I’ve been closely following the use of social media for activism the Arab world given the project I’m about to begin work on at the end of the February. Jillian York, a US-based blogger who free expression, politics, and the Internet, with particular focus on the Arab world and also write for Global Voices (see their special coverage of the Egyptian protests here. ) Jillian has been asked this question a lot in the last few days by journalists, “How are protesters in Egypt Using Social Media?” to help understand the relationship between online and offline protests. As Jillian points, out there is a danger of slanting the resulting story so it either over-hyped or insulting. As she says, “Go one way, and you risk overstating the influence, go the other and you’re dismissed as assuming individuals in the Arab world incapable of leveraging social media tools for organizing.”
Jillian’s take on the coverage:
To be honest, so much of the rhetoric around the use of social media in Egypt and Tunisia makes me want to scream — folks act like these American tools just dropped from the sky like humanitarian food rations, set to save the people from their (American-supported, natch) dictators.
As Sami Ben Gharbia so eloquently noted on Al Jazeera’s Riz Khan program last week, these networks have existed for a long time. Are they enhanced by social media? Of course, and I’m sure Sami would agree. But when did we go from referring to social media as a tool to calling it the catalyst of a revolution?

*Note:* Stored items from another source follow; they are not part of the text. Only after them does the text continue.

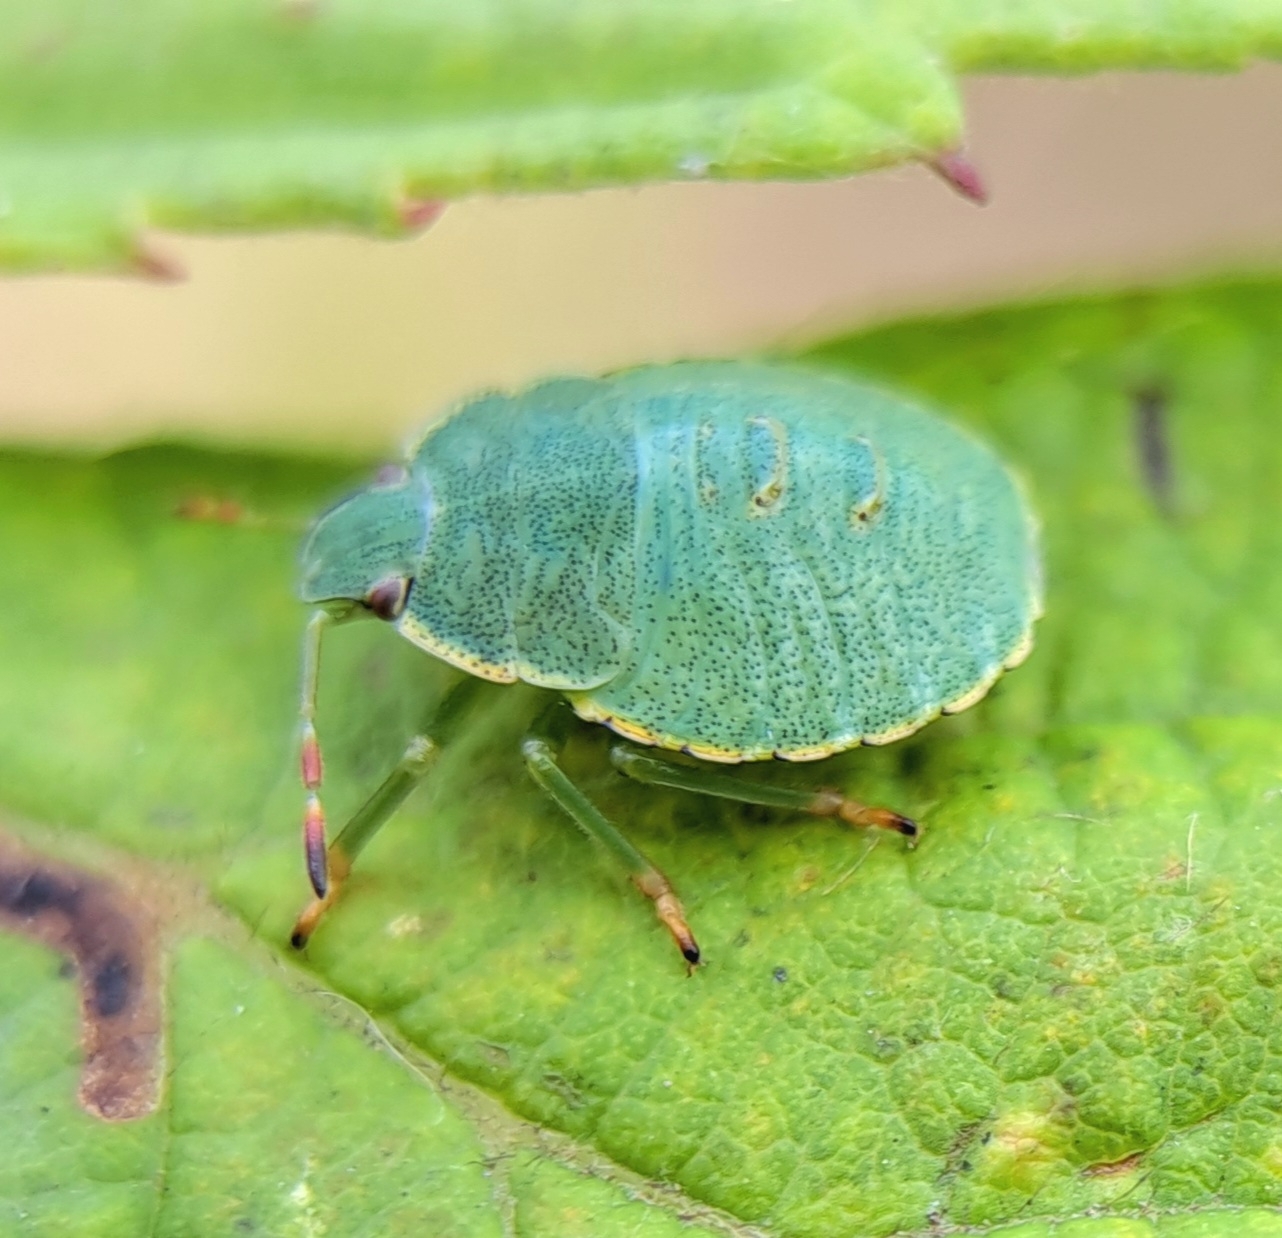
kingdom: Animalia
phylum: Arthropoda
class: Insecta
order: Hemiptera
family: Pentatomidae
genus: Palomena
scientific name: Palomena prasina
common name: Green shieldbug
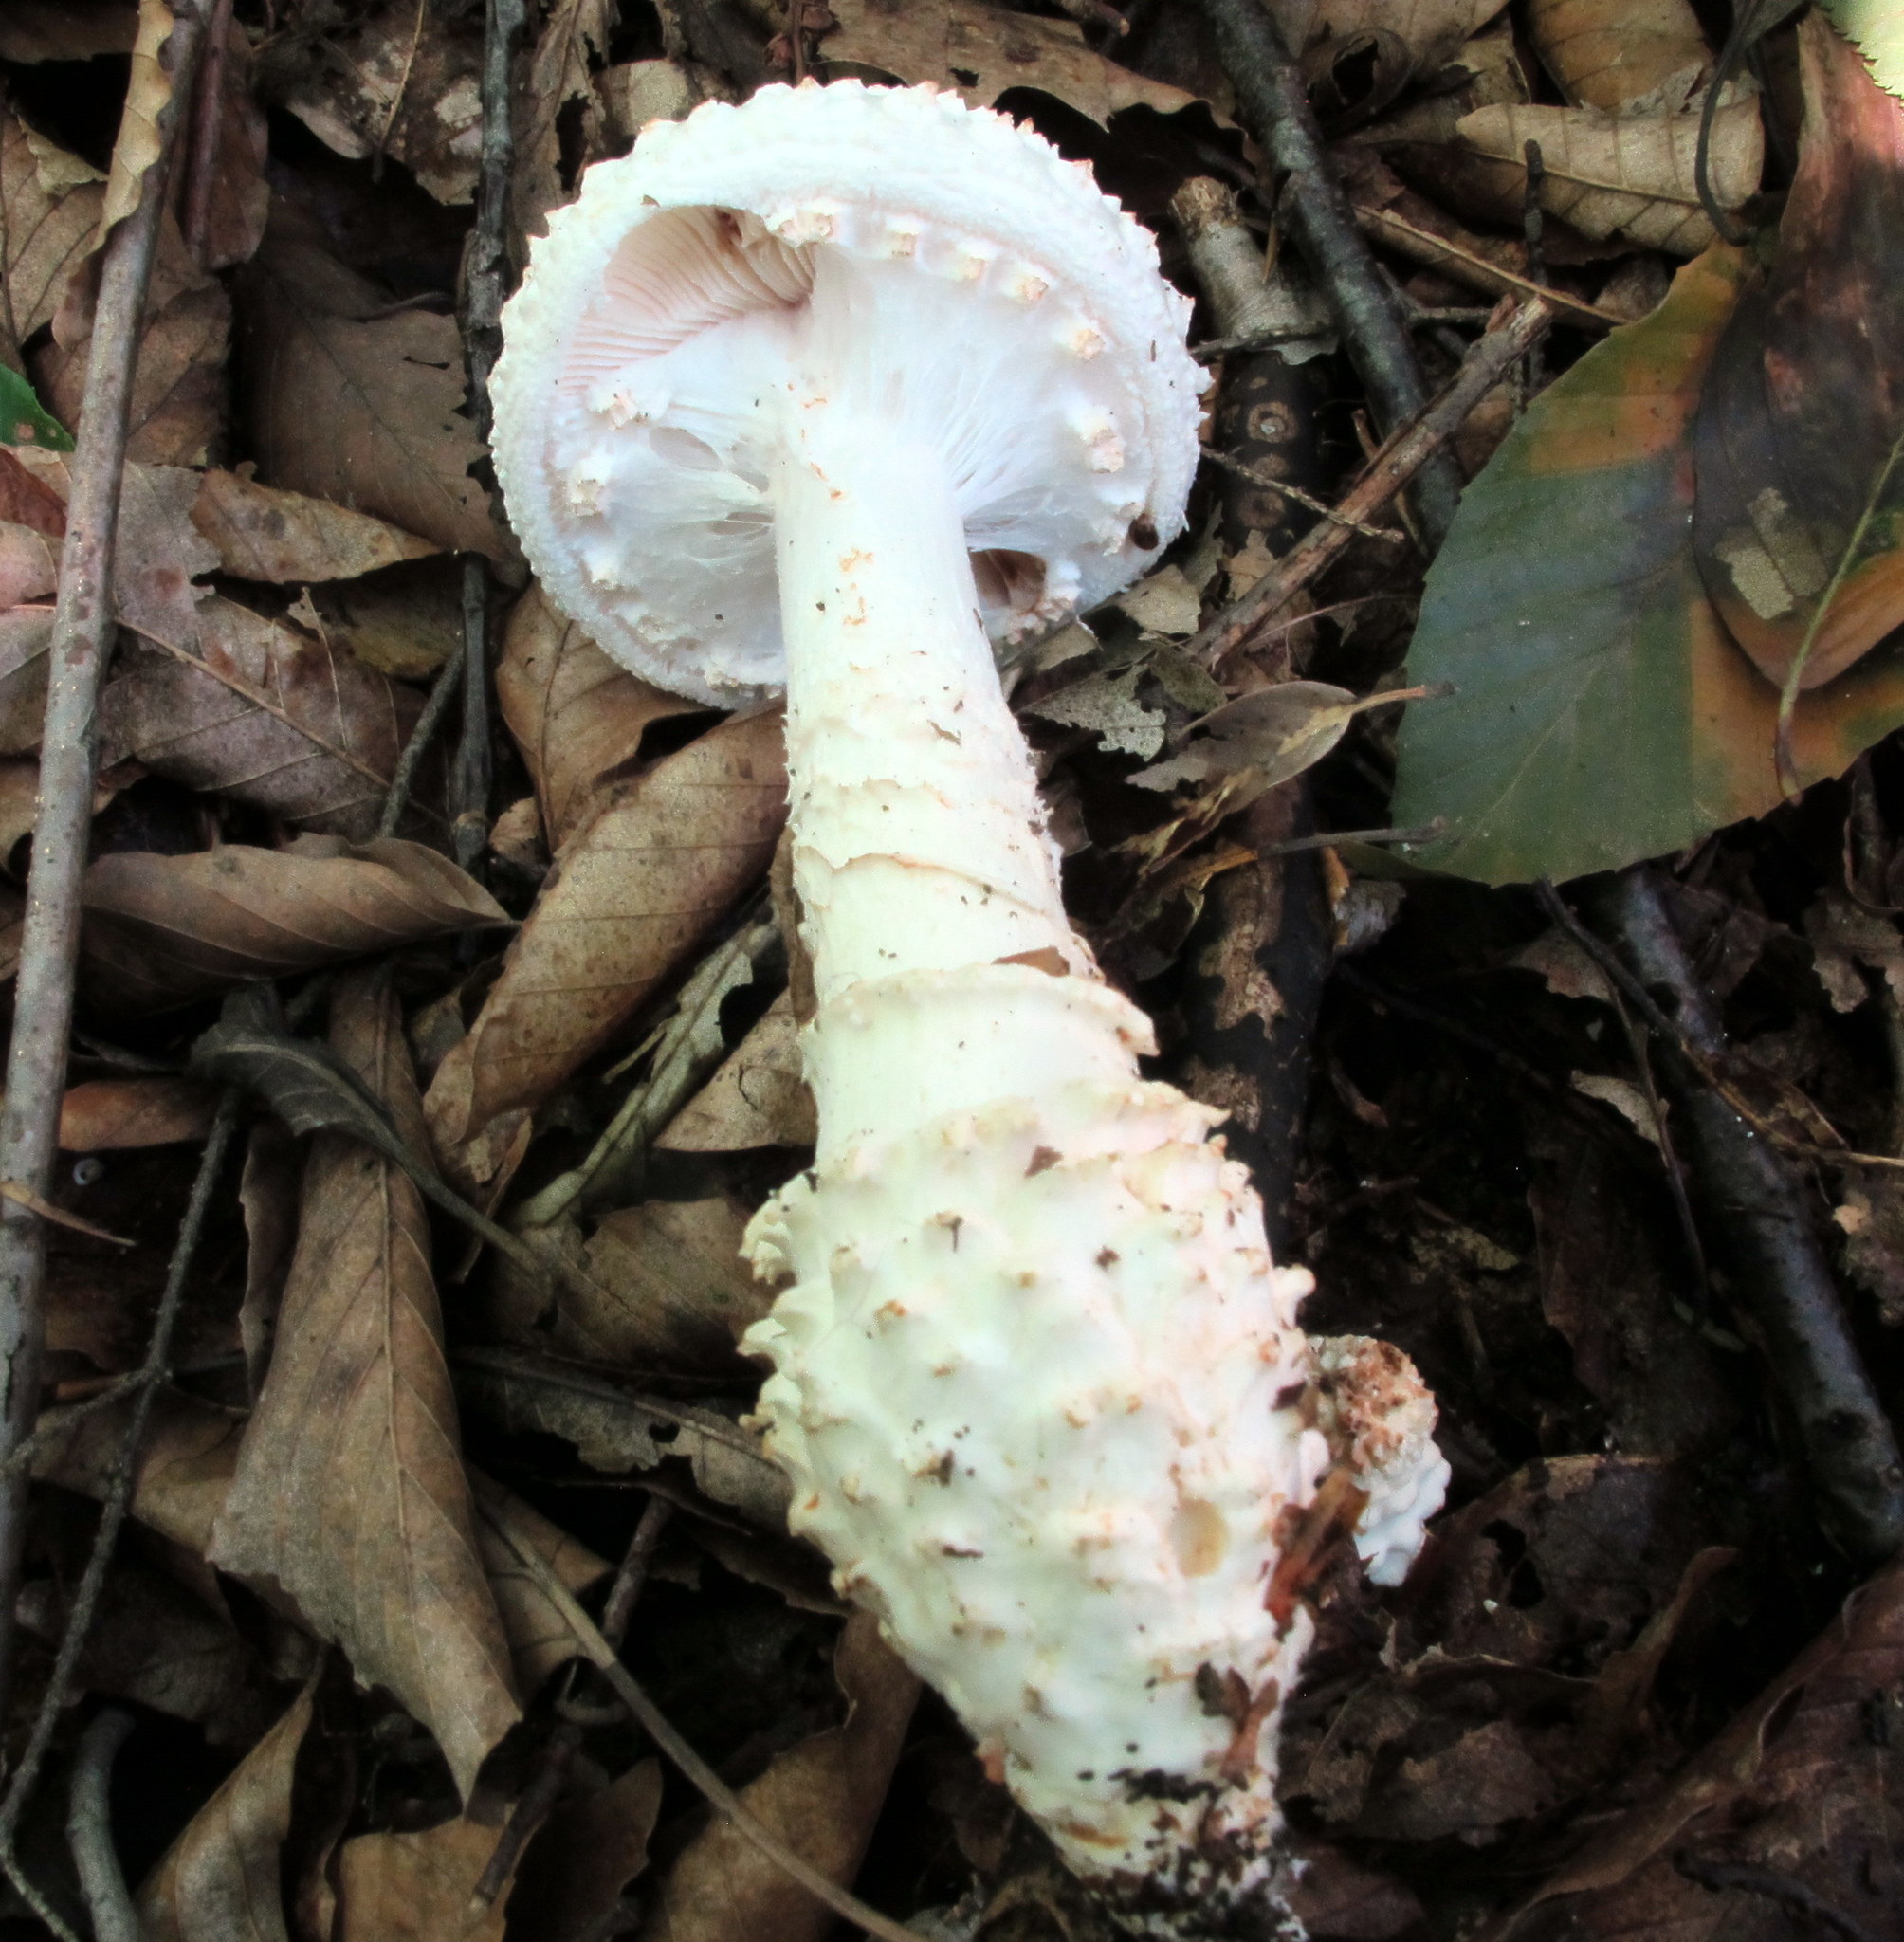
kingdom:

I will leave this with a final thought cribbed from Ethan Zuckerman, who wrote last week: “Tunisians took to the streets due to decades of frustration, not in reaction to a WikiLeaks cable, a denial-of-service attack, or a Facebook update.”
Yesterday as I was driving, I heard an interview on NPR’s Talk of The Nation with Jillian answering that same question in the context of the Egyptian Government shutting down Internet access and as the Washington post reported, “an audacious escalation in the battle between authoritarian governments and tech-savvy protesters and a direct challenge to the Obama administration’s attempts to promote Internet freedom.”
The New York Times reported on the use of social media and protests suggesting that Egypt’s government was afraid of the power of social networking tools. The article goes on to explain that while repressive regimes around the world may have fallen behind their tech-savvy opponents, many governments have begun to climb the steep learning curve and turn the new Internet tools to their own, antidemocratic purposes.
The countertrend has sparked a debate over whether the conventional wisdom that the Internet and social networking inherently tip the balance of power in favor of democracy is mistaken. A new book, “The Net Delusion: The Dark Side of Internet Freedom,” by a young Belarus-born American scholar, Evgeny Morozov, has made the case most provocatively, describing instance after instance of strongmen finding ways to use new media to their advantage.
If you check out the Twitter Hashtag for #jan25 you will see many different tweets in both English and Arabic and as of this morning some Tweets protesting the government censorship by blacking out words in the tweet and protests in NYC. Perhaps my colleagues at SMEX Beirut has this in mind when they re-posted this request, “Free World: Speak Up For A Free Egypt,” a call to action to the world from Egyptian activists – originally posted here from @manal and @alaa. (And, if you’re not on Twitter, you can go retro by picking up the phone and calling the Egyptian Embassy and telling them what you think)
The #jan25 Twitter hashtag also has examples of the how social media is being used as well as State Department’s Arab Twitter Diplomacy. There are a few issues with trying to follow the issue directly via the hashtag. It is a firehouse, uncurated list. How to contextualize it? Also, since I don’t speak or read Arabic and it is difficult to translate from Twitter, how can I figure out what’s going and even participate in the discussion?
Meedan has set up a stream of curated tweets from the #jan25 hashtag and is translating them into both English/Arabic. So for example, now I can see what State Department was tweeting in Arabic. According to Ed Bice, the short term goal is to just make sure that information is flowing between language communities and the longer term goal is to network these communities.
So, using this curated list, you can begin to get a better understanding of different views on this from other places in the world. For example, what is being tweeted about the use of social media.
Right now there is not anyway to crowdsource translations and attach a translation to Tweets. Meedan is working with a tool that was intended to annotate tweets called Curated.by – an elegant workaround. What is needed, perhaps, is a Twitter Annotation project to facilitate translation of languages. What this can do is prevent language from being a barrier to participate or follow a social change through social media in places around the world.
In the meantime, if you want to help translate the tweets, instructions are here and here.
Update 1/30: Enough about social media and protests. This morning’s New York Times reports that the Obama administration is pressing for change in Egypt but has stopped short of calling for Hosni Mubarak’s resignation. My social media colleagues in the Middle East, Jessica Dheere and Mohamad Najem, co-founders of SMEXBeirut have written an open letter on their blog calling for a clear statement from President Obama and Secretary Clinton encouraging Egyptian president Hosni Mubarak to step down. They feel reform is not enough.